* **WHAT YOU SHOULD DO**: Exactly the lines from the one containing "the source files." through the end of the data, and nothing more, should be retyped; pictures stay out.

* **DATA TO USE**:
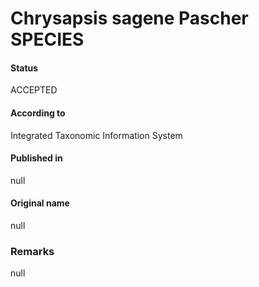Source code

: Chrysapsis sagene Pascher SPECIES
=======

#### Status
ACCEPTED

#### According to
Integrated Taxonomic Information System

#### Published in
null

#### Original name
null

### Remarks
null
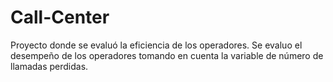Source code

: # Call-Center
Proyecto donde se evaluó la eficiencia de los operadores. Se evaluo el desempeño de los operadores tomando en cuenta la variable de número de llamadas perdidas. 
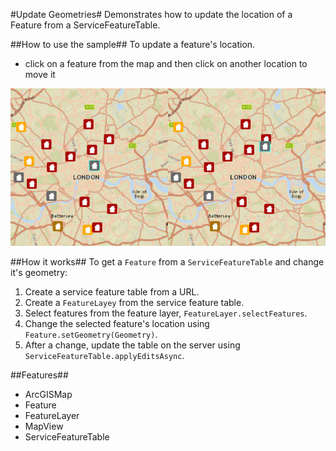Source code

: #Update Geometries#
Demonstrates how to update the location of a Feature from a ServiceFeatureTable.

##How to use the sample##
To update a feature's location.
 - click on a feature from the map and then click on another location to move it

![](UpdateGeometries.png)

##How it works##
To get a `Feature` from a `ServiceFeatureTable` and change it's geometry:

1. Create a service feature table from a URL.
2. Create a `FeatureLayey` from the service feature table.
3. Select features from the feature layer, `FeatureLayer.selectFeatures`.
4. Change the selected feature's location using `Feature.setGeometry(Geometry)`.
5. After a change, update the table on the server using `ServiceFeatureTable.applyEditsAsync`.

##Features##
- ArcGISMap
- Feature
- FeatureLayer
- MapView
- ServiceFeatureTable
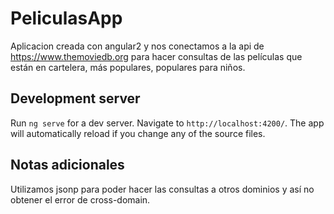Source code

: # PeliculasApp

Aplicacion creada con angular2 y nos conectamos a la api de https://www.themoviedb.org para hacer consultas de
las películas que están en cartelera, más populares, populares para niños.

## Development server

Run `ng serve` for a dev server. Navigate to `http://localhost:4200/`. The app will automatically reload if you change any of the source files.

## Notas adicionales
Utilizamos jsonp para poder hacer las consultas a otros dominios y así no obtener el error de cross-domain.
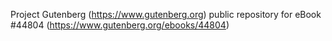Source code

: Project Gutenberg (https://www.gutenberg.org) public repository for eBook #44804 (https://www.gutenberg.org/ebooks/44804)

* **THE COMPLETED TASK**:
Run `ng serve` for a dev server. Navigate to `http://localhost:4200/`. The app will automatically reload if you change any of the source files.

## Notas adicionales
Utilizamos jsonp para poder hacer las consultas a otros dominios y así no obtener el error de cross-domain.
Source code

: Project Gutenberg (https://www.gutenberg.org) public repository for eBook #44804 (https://www.gutenberg.org/ebooks/44804)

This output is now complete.